ソフトウェアは私たちの目に見えないところでも活躍しています。テレビや映画できれいな映像を表示する技術や、自動車が安全に効率よく運転できるための制御、難病を直すための新しい薬の成分の発見、地球から遠く離れた星で生命の痕跡を探索するロボットの操縦など、ありとあらゆる分野でソフトウェアが使われています。21世紀の世界で、私たちの生活をより良くしたり、科学を前進させたりするために、ソフトウェアの技術はもはや欠かせないものになっています。
プログラミング
ソフトウェアはだれでも作れるものなのでしょうか。答えは「Yes」です。ソフトウェアを作ることは、料理のレシピを書くことと似ています。つまり、コンピューターやスマートフォンやロボットに、何を使って、どういう手順で、どういう作業をしてほしいかを伝えることが、ソフトウェア開発の基本的な考え方です。ソフトウェアの世界では、このレシピのことを「プログラム」といい、レシピを書くことを「プログラミング」といいます。ソフトウェアを作れるようになるためには、プログラミングの方法を学ぶ必要があります。
プログラミング言語
プログラミングをするときは、ふだん私たちが話をするときとは違った言語を使います。ためしに、この本の真ん中あたりのページをめくってみましょう。英語の単語と記号と数字がならんでいます。これがプログラミングをするときに使う「プログラミング言語」です。人間はふだんの会話で聞き間違いをしたり、頼まれた仕事を忘れてしまったりすることがありますが、コンピューターは正確なプログラミング言語で書かれたプログラムであれば、いつでも正しく理解し、仕事をさぼったり忘れたりすることはありません。プログラミング言語を使ってコンピューターと対話をすることで、あなたの思いどおりの仕事や作業を、優秀な助手であるコンピューターに手伝ってもらうことができるのです。
C++
私たちの世界にさまざまな言語があるように、ソフトウェアの世界にも数多くのプログラミング言語があります。例えば、昔は今よりもずっと小さな容量と性能のコンピューターに適した言語が使われていました。最近ではインターネット上のサービスを作るのが得意な言語や、同時にたくさんの計算装置を制御する並列処理性能に力を入れた言語、小学生でも学べるように絵やブロックでプログラムが作れる言語など、目的や使用者、コンピューターの性能、開発方法論の発展と拡大に応じてさまざまなプログラミング言語が考案されてきました。

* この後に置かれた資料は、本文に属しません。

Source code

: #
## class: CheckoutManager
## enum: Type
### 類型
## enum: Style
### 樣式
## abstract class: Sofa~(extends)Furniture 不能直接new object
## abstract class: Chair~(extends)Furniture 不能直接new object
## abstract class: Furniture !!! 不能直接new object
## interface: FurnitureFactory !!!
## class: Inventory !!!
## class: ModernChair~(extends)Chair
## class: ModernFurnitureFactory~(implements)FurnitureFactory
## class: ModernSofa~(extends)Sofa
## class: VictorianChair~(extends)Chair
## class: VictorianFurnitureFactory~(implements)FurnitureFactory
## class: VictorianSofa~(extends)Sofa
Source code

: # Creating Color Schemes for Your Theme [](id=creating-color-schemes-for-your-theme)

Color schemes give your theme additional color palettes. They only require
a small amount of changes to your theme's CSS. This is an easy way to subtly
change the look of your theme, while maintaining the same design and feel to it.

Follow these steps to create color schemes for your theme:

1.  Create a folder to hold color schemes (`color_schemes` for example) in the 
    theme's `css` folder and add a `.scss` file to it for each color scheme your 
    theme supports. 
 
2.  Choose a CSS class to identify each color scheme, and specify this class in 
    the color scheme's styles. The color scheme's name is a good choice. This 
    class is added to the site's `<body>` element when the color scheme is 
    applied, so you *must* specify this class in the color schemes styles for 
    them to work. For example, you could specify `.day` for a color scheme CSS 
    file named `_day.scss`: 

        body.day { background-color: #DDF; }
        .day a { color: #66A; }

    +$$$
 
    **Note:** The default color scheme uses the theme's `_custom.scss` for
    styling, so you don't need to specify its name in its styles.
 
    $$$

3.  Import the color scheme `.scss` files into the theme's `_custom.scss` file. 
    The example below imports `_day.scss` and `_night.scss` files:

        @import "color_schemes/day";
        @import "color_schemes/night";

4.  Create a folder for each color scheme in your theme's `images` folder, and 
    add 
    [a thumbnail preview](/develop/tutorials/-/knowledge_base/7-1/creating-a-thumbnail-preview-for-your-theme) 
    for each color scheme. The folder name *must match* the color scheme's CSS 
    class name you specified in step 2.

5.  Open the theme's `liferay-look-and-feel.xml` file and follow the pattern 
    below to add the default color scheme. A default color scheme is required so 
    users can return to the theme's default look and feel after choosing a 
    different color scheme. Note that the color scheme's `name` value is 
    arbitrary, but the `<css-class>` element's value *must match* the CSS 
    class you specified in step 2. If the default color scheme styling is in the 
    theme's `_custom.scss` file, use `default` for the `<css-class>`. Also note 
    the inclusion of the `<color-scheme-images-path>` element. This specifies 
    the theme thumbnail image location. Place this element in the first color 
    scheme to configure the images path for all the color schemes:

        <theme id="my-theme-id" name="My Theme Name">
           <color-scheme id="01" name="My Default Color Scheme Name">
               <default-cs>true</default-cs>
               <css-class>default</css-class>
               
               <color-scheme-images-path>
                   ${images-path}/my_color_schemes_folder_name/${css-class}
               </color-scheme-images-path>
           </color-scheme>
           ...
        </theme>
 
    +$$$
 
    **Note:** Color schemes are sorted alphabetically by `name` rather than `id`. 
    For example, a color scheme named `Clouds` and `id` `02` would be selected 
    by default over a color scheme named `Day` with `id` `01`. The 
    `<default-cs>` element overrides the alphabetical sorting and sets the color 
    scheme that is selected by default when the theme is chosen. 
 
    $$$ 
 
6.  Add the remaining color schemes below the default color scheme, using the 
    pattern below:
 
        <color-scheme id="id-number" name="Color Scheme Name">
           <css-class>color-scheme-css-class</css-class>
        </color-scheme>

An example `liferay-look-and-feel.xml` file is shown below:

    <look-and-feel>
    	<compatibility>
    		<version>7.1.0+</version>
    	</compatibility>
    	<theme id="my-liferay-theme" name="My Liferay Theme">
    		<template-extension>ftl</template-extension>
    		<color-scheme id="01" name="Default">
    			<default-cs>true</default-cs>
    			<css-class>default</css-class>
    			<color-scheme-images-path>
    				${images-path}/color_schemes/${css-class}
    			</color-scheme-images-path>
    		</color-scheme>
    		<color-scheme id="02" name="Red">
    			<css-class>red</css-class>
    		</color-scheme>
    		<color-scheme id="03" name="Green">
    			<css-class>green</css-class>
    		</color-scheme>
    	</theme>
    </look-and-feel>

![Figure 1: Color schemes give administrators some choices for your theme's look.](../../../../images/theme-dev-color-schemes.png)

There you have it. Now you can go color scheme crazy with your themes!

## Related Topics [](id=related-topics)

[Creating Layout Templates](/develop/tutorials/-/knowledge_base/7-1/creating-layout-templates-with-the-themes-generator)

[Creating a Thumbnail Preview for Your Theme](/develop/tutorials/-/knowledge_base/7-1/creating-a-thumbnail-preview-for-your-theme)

この本で扱うのは「C++(シー・プラス・プラス)」というプログラミング言語です。C++を発明したのはデンマーク生まれのコンピューター科学者、Bjarne Stroustrup(ビャーネ・ストラウストラップ)博士で、彼は1983年に最初のC++を発表しました。その後多くの専門家によってC++は進化や改良が重ねられ、現在でも新しい機能が活発に議論、実装されています。
C++の特徴
C++はコンピュータの性能を最大限に引き出す大規模なソフトウェアの開発が得意で、世界中のコンピューターやスマートフォン、ゲーム機や家電、工場や研究所で動くソフトウェアの開発に使われている本格的なプログラミング言語の1つです。世界のプログラミング言語の人気ランキングでも長年上位にランクインしています(※2)。私たちがよく耳にするWindowsやGoogle Chrome、PhotoshopやゲームエンジンUnityなどの有名なソフトウェアも大部分がC++のプログラムで作られています。最近登場している新しいプログラミング言語も、C++と構造が似ていたり、一部の文法が共通していたりするものが多くあります。C++の基本を知ることは、あなたの将来の学習や仕事に必ず役に立つでしょう。
この本のねらい
この本は、世界の未来を切り開いていくあなたに、新しいソフトウェアを作り出す技術を授けます。プログラミングをまったく知らなかった方でも、読みはじめると、家族や友達に遊んでもらえるようなソフトウェアを作れるようになります。そして、自分の作ったソフトウェアが、まわりの人たちに「面白い!」「便利だ!」と言ってもらえるうれしさを味わうことでしょう。やがて、ソフトウェアを使ったり遊んだりすることよりも、作ることのほうが断然おもしろいと思うようになるかもしれません(筆者もその一人です)。
冒険づくりの冒険へ
あなたがこの本で取り組むのは、12歳の少年プラスが冒険する世界に、謎解きや戦略、困難やよろこびをプログラミングで用意することです。いじわるなダンジョンを作ることもできます。絶対に勝てないような勝負に挑ませることもできます。それでも主人公のプラスはくじけずに挑戦してくれます。ページをめくるたび、プラスと一緒にあなた自身もレベルアップする。そんな「冒険づくり」の冒険が始まります!